▶ _元の文章_:
┄┄┄┄┄┄┄┄┄┄

「虐待繰り返す恐れ」と動物愛護団体が告発...「この虐待に公的資金?」と昨年話題になった「茨城県畜産センター内部映像」の衝撃のその後
4つの動物愛護団体が刑事告発に踏み切る
茨城県の畜産施設で従業員が乳牛に殴る蹴るの暴力を振るい、ふん尿が堆積したドロドロの運動場やカチコチに固まった牛床(ベッド)で飼育する様子を撮影した動画が昨年、国際的な動物権利団体によって配信された。この件については、昨年9月9日の記事『「この虐待に公的資金?」「牛の悲痛な叫びが聞こえてきます!」《牛を蹴る、麻酔なしの除角、不衛生な飼育場》...「茨城県畜産センター内部映像」の衝撃』で詳報し、同記事は100万回の視聴を超える大きな反響を呼んだ。
あれから5ヵ月余り経過したが、茨城県のこの問題に関する公的な説明は皆無となっている。事実の隠蔽やその後の同施設の環境が懸念される中、国内の4つの動物愛護団体が2月19日、「茨城県畜産センターの従業員たちは日常的に乳牛に暴力を振るっていた」などと主張し、動物愛護管理法(動愛法)の動物虐待罪に当たるとして、県と前畜産センター長ら8人に対する告発状を県警水戸署に提出したことが分かった。
告発状によると、「2022年4~7月、従業員たちは乳牛を移動させる際、顔、腹、乳房、脚などを拳や掃除道具の金属部分などで殴ったり、蹴ったり、突いたりした。供卵牛(和牛の受精卵を採取するための雌牛)をふん尿が泥濘化した運動場や、熱さ、寒さ、および雨風から身を守ることができない囲いの中で収容。さらに劣化でへこんだり隙間ができたりした金属製すのこの上でつないで寝かせた」などと主張している。

┄┄┄┄┄┄┄┄┄┄

▶ _データ_:
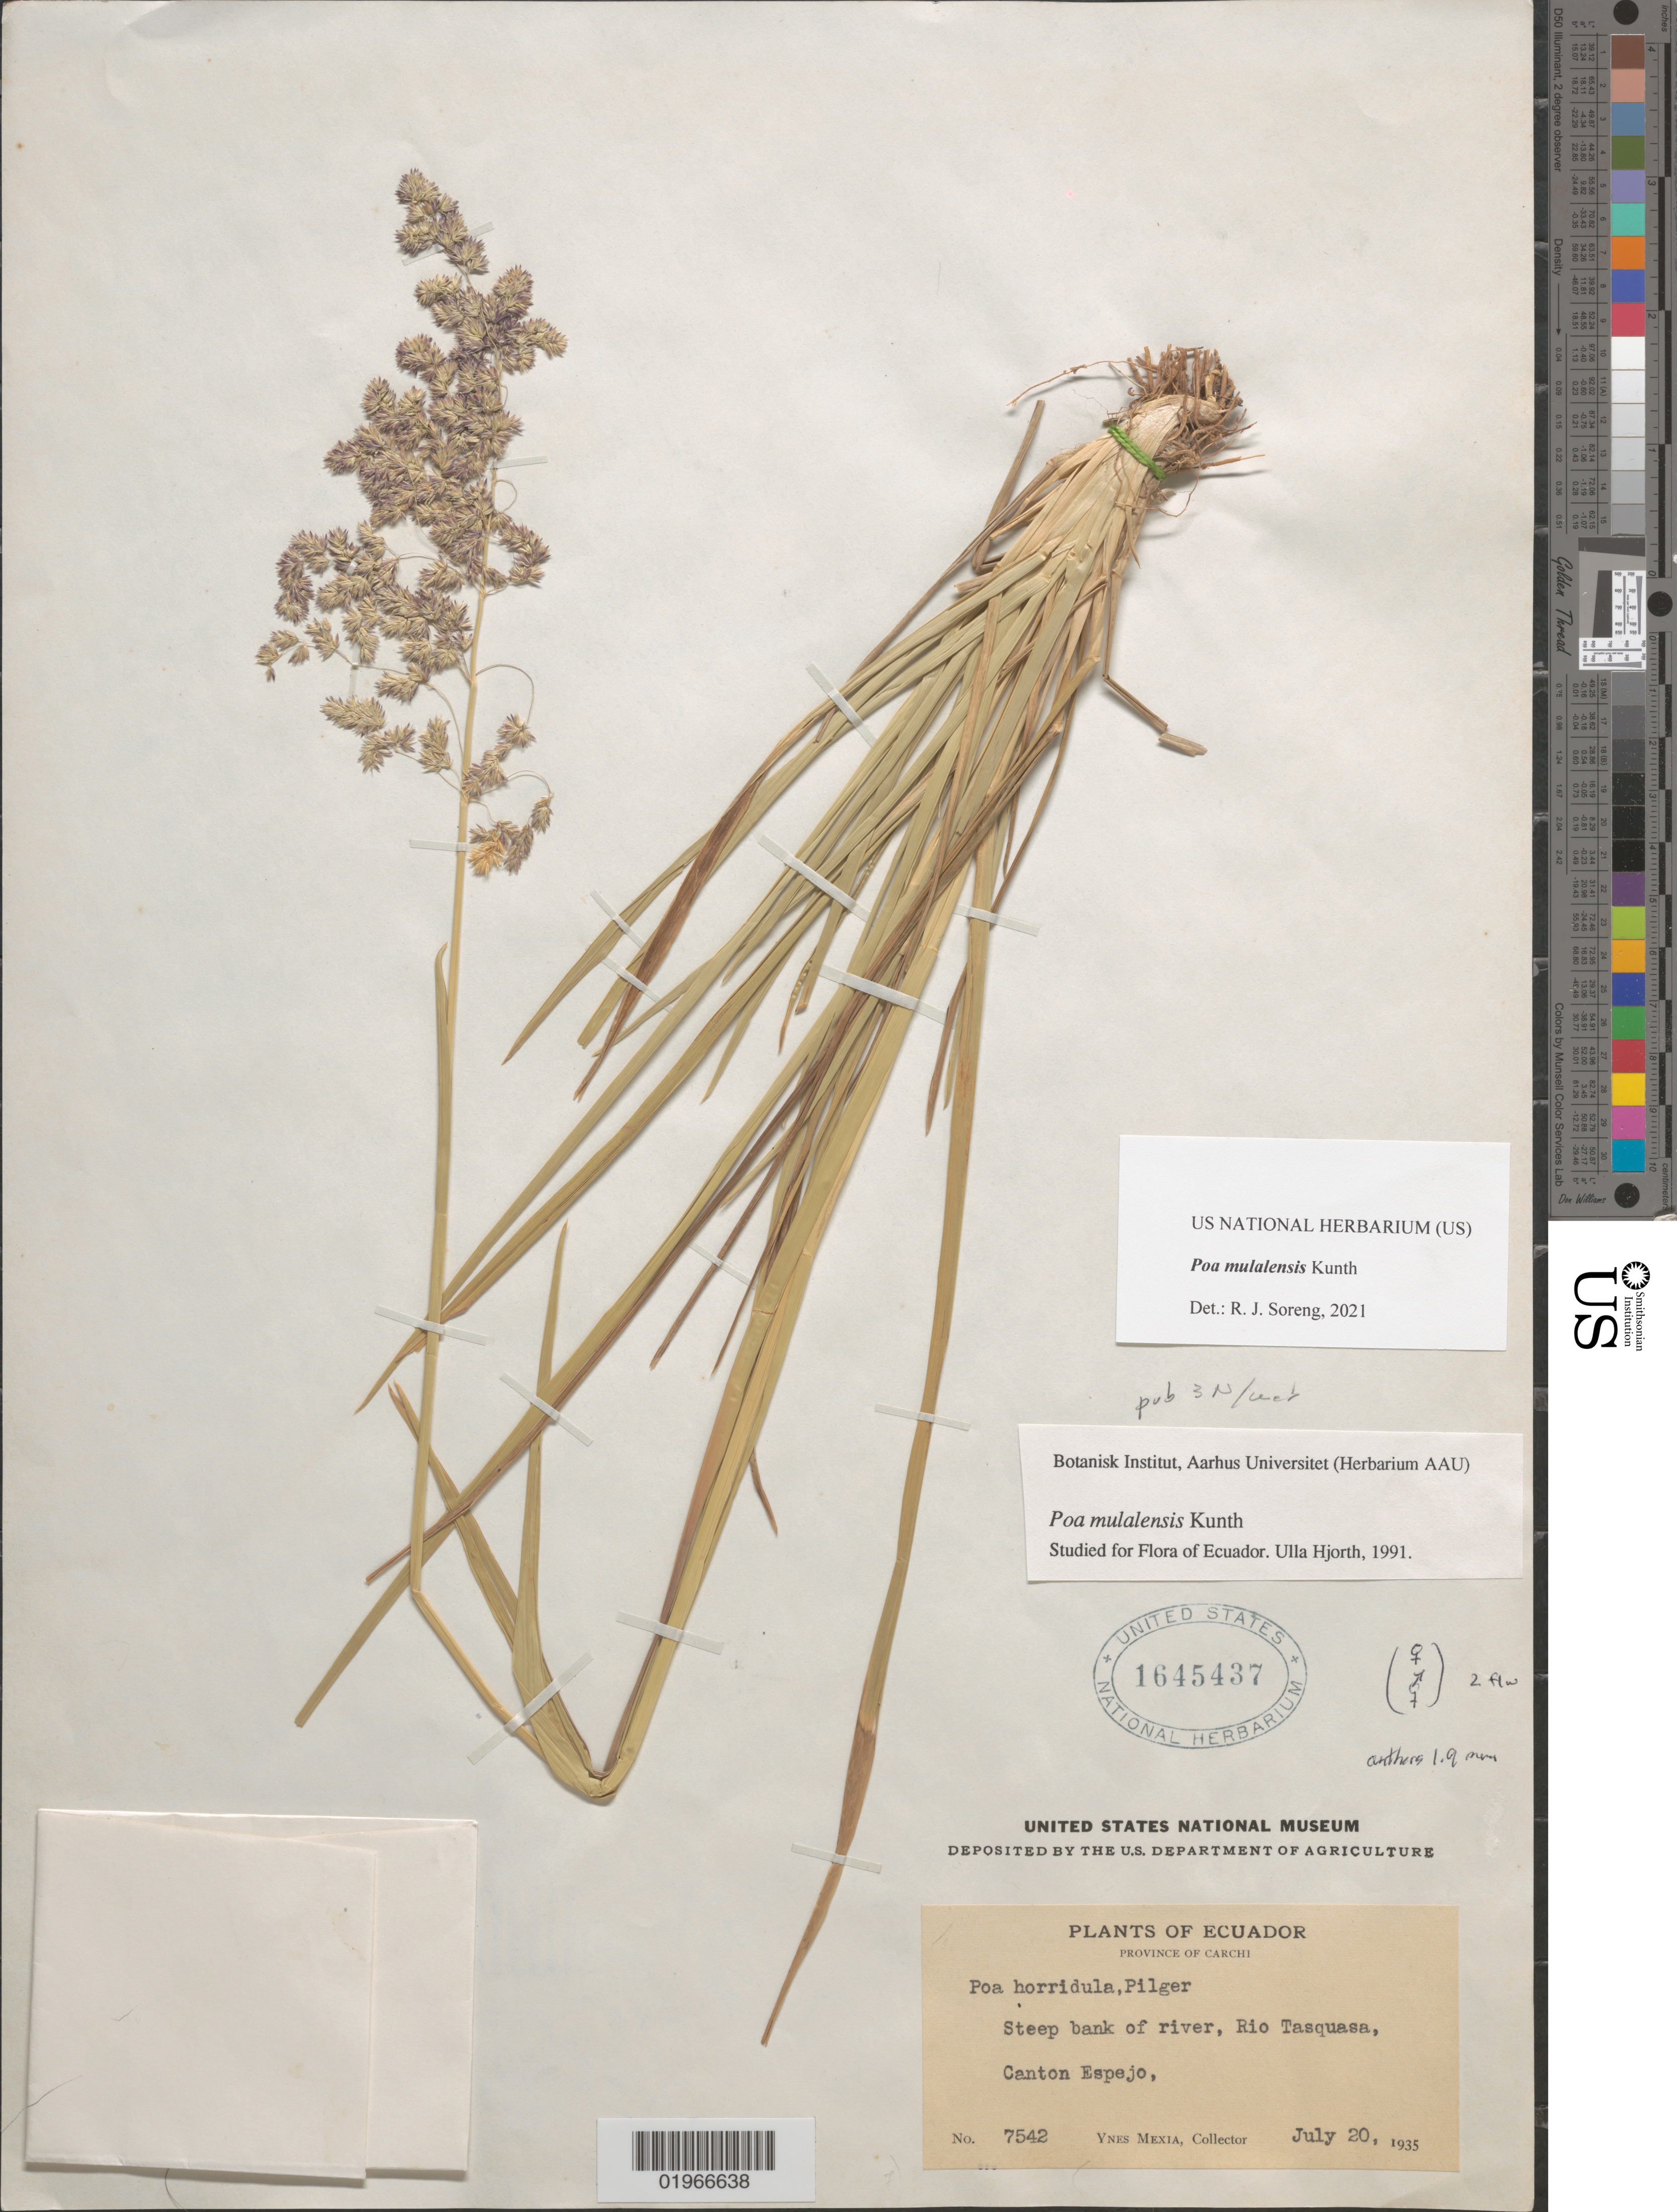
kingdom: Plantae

┄┄┄┄┄┄┄┄┄┄

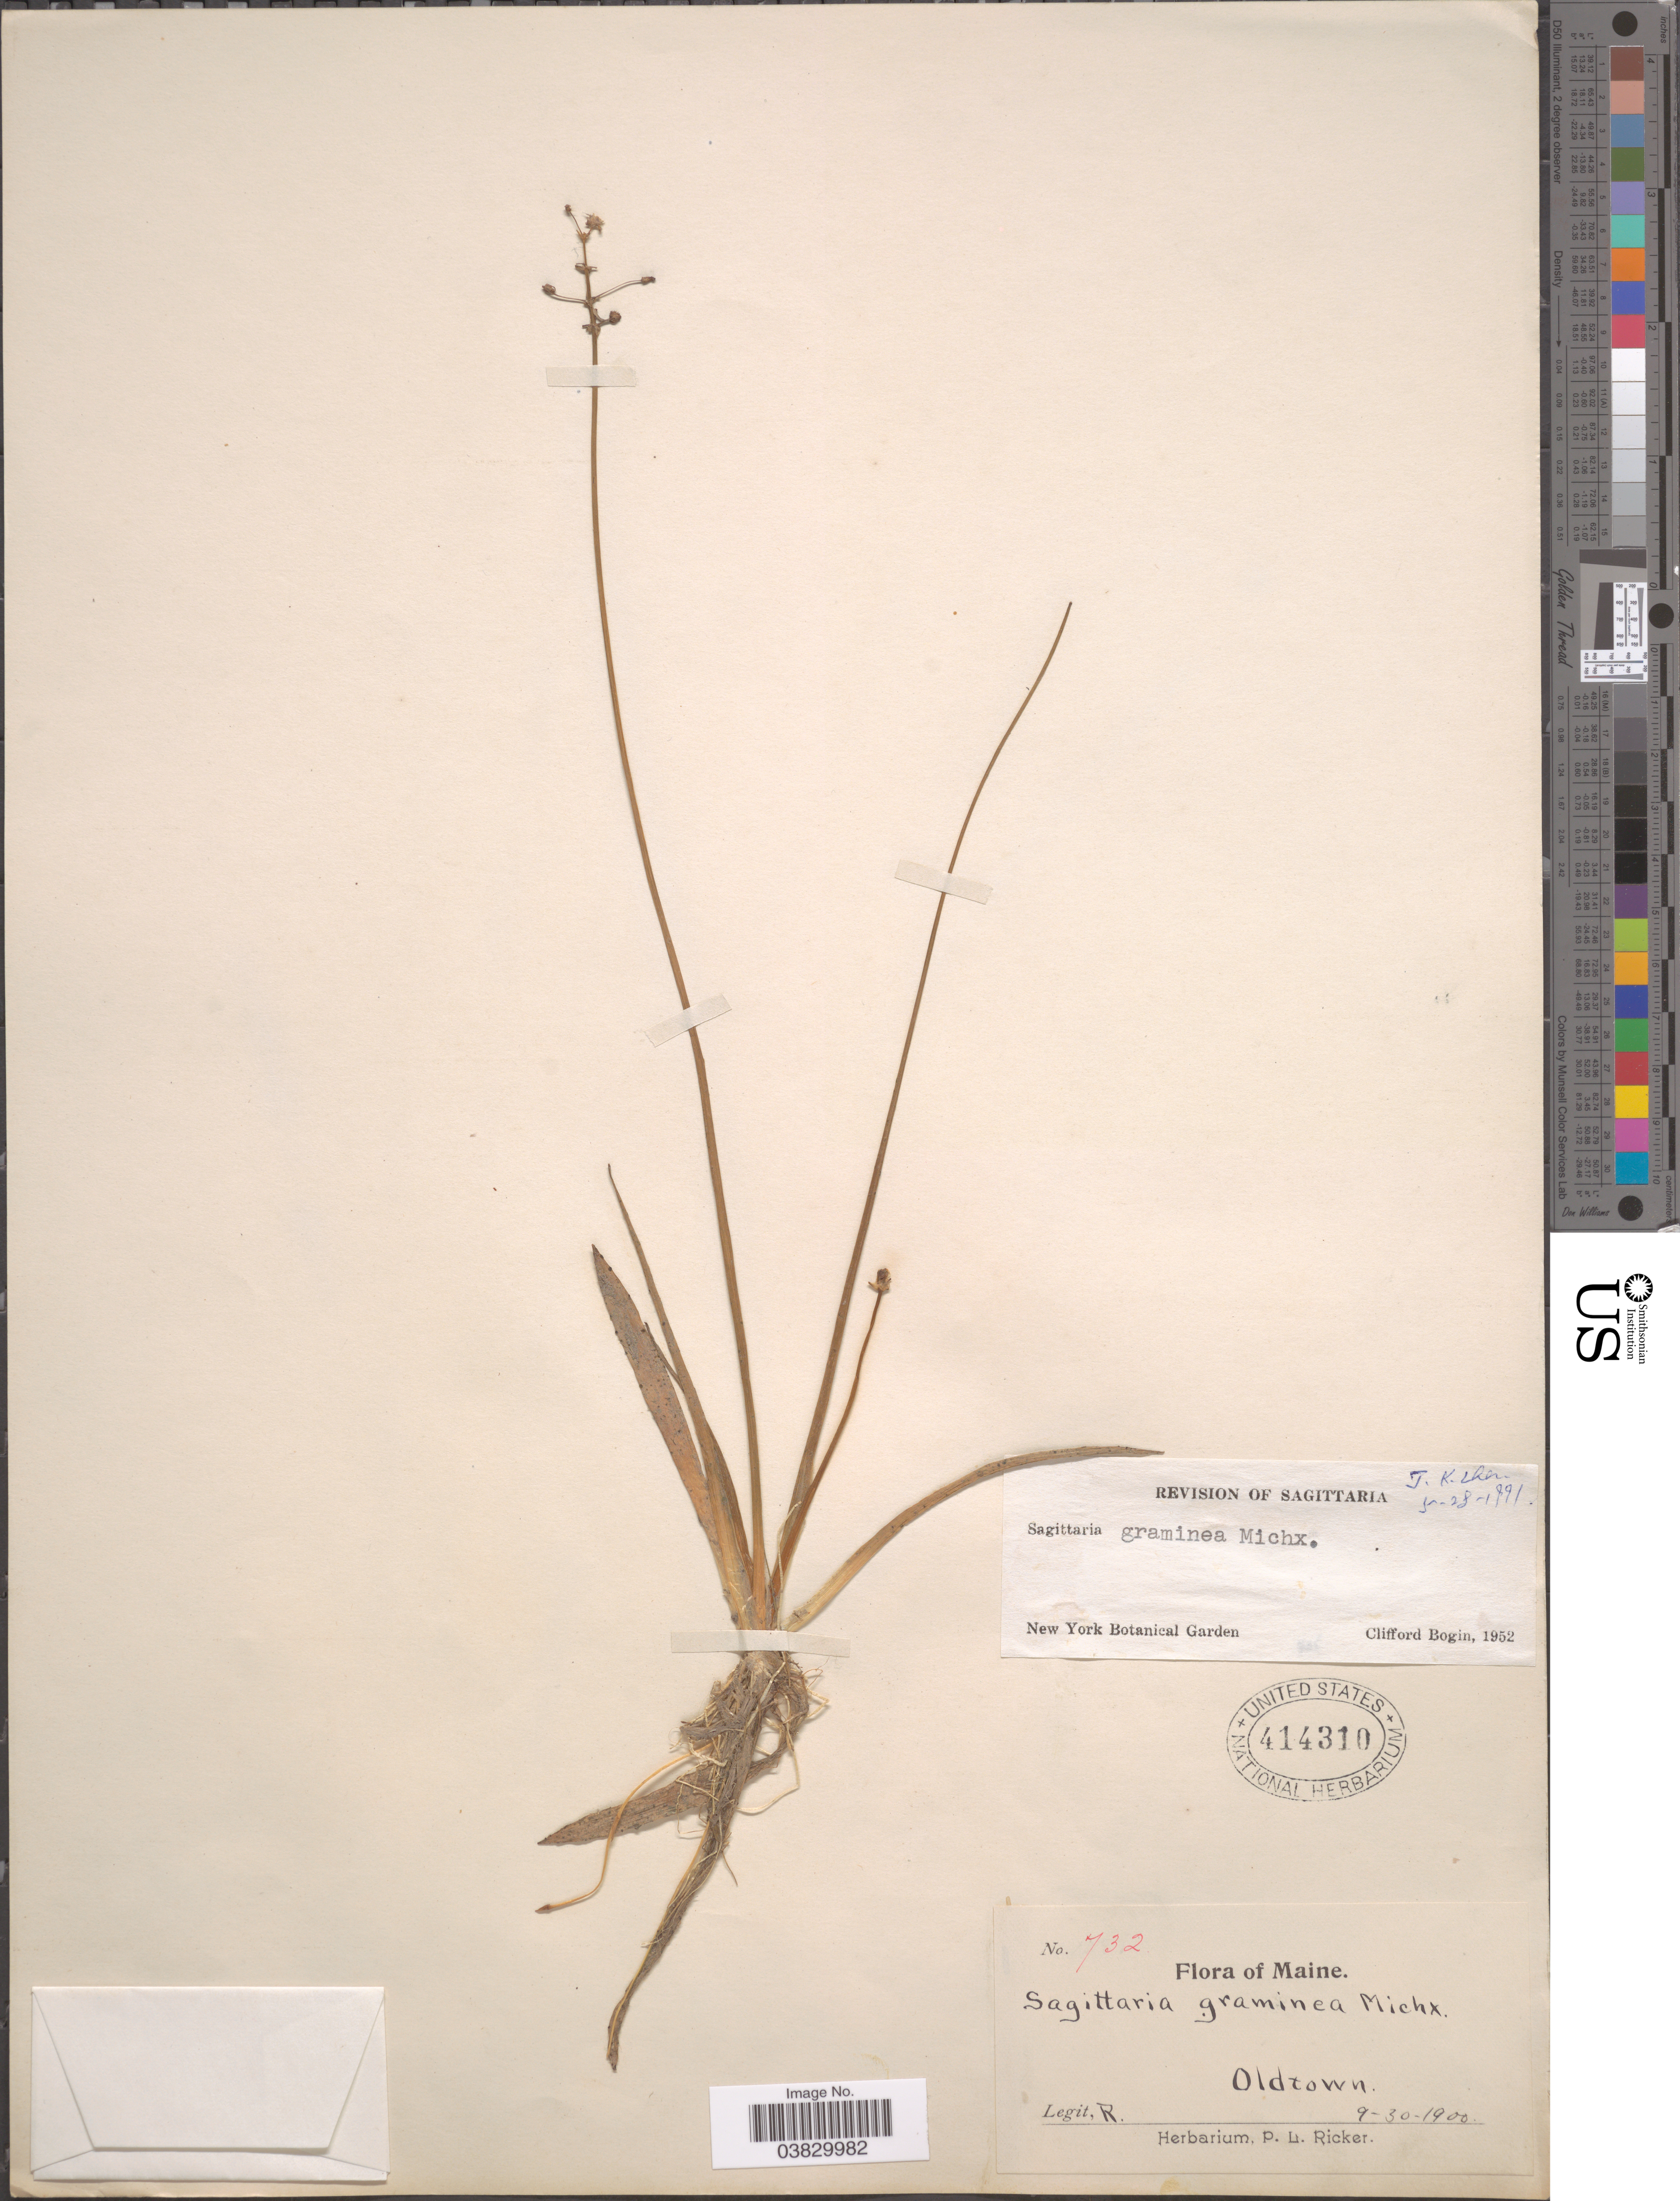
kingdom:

┄┄┄┄┄┄┄┄┄┄

▶ _解く問題_:
1. 畜産センターの記事から、「あれから5ヵ月余り経過したが」から「かせた」などと主張している。」までを、はじめと終わりの言葉も含めてそのまま引用してください。
2. 畜産センターの記事にある「あれから5ヵ月余り経過したが、茨城県のこの問題に関する公的な説明は皆無となっている。」という文を英語に訳してください。
データの行は、畜産センターの記事とは別の資料です。

▶ _各問の答え_:
1.
あれから5ヵ月余り経過したが、茨城県のこの問題に関する公的な説明は皆無となっている。事実の隠蔽やその後の同施設の環境が懸念される中、国内の4つの動物愛護団体が2月19日、「茨城県畜産センターの従業員たちは日常的に乳牛に暴力を振るっていた」などと主張し、動物愛護管理法(動愛法)の動物虐待罪に当たるとして、県と前畜産センター長ら8人に対する告発状を県警水戸署に提出したことが分かった。
告発状によると、「2022年4~7月、従業員たちは乳牛を移動させる際、顔、腹、乳房、脚などを拳や掃除道具の金属部分などで殴ったり、蹴ったり、突いたりした。供卵牛(和牛の受精卵を採取するための雌牛)をふん尿が泥濘化した運動場や、熱さ、寒さ、および雨風から身を守ることができない囲いの中で収容。さらに劣化でへこんだり隙間ができたりした金属製すのこの上でつないで寝かせた」などと主張している。

2. More than five months have passed since then, but there has been no official explanation at all about this issue in Ibaraki Prefecture.